The USB Implementers Forum (USB-IF) on Wednesday announced the launch of the USB Type-C Authentication Program, which aims to protect host systems against non-compliant chargers and potentially malicious devices.
The USB Type-C Authentication specification, unveiled by the USB-IF and the USB 3.0 Promoter Group in 2016, provides the cryptographic mechanisms needed for authenticating various types of USB Type-C devices, including chargers, cables, storage drives and power sources.
This optional security protocol allows OEMs to confirm the authenticity of USB chargers, cables and devices.
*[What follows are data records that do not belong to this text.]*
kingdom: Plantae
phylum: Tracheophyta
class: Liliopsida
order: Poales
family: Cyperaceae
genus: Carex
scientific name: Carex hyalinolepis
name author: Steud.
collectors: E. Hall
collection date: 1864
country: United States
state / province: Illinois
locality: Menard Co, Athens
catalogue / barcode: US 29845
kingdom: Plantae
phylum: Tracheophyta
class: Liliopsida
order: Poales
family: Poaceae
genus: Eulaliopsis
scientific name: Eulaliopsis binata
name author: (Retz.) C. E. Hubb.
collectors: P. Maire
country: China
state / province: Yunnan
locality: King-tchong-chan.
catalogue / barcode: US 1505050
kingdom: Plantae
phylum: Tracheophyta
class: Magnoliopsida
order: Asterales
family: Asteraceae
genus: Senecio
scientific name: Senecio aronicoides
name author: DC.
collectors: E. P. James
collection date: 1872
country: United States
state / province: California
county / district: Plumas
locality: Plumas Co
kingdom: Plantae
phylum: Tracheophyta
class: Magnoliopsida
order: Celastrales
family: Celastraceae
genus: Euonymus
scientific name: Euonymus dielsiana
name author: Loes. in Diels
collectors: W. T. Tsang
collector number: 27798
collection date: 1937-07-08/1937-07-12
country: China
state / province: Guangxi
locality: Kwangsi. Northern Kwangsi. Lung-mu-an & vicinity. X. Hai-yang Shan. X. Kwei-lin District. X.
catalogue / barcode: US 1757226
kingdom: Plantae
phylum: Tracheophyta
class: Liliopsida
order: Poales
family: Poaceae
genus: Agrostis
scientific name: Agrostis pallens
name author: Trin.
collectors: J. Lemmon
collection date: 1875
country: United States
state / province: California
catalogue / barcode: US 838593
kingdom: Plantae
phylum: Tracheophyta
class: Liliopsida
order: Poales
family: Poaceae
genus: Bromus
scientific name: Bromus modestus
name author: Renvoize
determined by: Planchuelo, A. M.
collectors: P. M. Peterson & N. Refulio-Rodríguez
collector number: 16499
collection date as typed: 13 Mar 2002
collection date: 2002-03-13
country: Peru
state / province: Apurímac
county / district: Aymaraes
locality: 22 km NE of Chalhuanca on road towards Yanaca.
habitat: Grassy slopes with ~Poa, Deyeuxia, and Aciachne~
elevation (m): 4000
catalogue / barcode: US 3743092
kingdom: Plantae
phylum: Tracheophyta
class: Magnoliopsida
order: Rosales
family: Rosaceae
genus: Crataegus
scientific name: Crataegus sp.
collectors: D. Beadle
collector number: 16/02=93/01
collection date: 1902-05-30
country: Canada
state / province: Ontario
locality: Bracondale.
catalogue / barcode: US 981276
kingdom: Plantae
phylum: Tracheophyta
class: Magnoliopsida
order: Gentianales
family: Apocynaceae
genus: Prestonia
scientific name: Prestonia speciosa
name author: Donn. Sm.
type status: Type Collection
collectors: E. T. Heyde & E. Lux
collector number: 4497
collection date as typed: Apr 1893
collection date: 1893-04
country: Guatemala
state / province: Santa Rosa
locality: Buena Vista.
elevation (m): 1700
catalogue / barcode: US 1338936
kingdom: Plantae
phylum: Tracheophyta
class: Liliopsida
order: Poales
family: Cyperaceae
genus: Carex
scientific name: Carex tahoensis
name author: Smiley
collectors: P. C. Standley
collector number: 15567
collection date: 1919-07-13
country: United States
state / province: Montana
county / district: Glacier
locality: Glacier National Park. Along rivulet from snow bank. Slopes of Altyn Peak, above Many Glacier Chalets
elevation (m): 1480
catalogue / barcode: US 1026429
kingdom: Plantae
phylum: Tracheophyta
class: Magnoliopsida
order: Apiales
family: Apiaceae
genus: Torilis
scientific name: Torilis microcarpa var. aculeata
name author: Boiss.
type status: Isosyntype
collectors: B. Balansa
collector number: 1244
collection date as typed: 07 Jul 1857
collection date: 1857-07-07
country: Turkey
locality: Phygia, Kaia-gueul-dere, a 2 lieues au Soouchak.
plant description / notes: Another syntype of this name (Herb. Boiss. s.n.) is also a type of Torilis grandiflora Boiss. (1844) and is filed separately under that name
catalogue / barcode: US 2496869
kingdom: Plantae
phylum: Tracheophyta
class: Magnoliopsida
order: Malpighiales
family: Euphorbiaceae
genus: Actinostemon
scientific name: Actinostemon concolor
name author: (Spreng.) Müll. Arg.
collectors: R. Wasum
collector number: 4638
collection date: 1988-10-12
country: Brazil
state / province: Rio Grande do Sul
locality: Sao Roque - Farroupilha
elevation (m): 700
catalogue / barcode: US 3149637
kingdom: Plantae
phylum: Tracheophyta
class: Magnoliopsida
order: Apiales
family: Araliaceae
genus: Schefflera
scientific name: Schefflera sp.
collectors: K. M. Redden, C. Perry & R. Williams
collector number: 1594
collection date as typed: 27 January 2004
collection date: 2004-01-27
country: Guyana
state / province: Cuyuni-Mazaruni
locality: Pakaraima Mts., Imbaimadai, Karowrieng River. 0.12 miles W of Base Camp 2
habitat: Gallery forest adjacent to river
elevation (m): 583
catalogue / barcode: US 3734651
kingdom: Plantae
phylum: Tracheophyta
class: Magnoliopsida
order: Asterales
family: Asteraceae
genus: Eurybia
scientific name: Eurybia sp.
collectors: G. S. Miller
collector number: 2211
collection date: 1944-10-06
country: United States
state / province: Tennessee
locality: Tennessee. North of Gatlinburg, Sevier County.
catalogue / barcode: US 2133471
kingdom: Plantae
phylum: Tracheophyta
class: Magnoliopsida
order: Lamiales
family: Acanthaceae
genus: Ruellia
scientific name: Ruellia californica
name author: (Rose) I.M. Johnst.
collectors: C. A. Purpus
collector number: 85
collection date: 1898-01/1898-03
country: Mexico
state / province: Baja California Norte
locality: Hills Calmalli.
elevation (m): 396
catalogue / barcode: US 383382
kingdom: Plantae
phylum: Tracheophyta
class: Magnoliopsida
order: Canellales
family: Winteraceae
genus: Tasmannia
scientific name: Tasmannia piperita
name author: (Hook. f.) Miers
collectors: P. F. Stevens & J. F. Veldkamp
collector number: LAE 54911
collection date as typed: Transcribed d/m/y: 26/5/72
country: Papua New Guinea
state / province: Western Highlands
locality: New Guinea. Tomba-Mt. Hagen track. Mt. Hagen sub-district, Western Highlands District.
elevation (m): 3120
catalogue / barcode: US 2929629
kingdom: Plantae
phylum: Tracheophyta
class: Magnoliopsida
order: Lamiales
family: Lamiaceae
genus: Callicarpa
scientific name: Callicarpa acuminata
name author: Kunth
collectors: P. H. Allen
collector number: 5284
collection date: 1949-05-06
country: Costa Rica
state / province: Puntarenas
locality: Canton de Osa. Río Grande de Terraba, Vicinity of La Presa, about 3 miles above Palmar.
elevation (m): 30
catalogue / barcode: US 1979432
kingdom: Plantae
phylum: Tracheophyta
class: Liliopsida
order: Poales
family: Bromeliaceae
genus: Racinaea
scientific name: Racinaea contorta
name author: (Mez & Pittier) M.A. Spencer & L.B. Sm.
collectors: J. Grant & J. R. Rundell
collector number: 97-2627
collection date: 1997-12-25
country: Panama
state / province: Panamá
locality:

Using certificates, companies can protect their products against both non-compliant chargers that can deliver damaging power surges and USB devices that may carry a malicious payload.
The authentication process takes place immediately after a wired connection is made, before any power or data exchange.
The use case examples described by the USB-IF and USB 3.0 Promoter Group when they unveiled the new specification included travelers concerned about charging their phones at a public terminal and enterprises protecting corporate assets by ensuring that only verified USB storage devices can be connected to their PCs.
The USB Type-C Authentication protocol provides support for authenticating over either the USB Power Delivery or USB data bus channels, it offers 128-bit security, and gives products control over security policies.
DigiCert has been selected to operate registration and certificate authority services for the new specification. The company will work with the over 1,000 member companies of the USB-IF.
“USB-IF is excited to launch the USB Type-C Authentication Program, providing OEMs with the flexibility to implement a security framework that best fits their specific product requirements,” said USB-IF President and COO Jeff Ravencraft. “As the USB Type-C ecosystem continues to grow, companies can further provide the security that consumers have come to expect from certified USB devices.”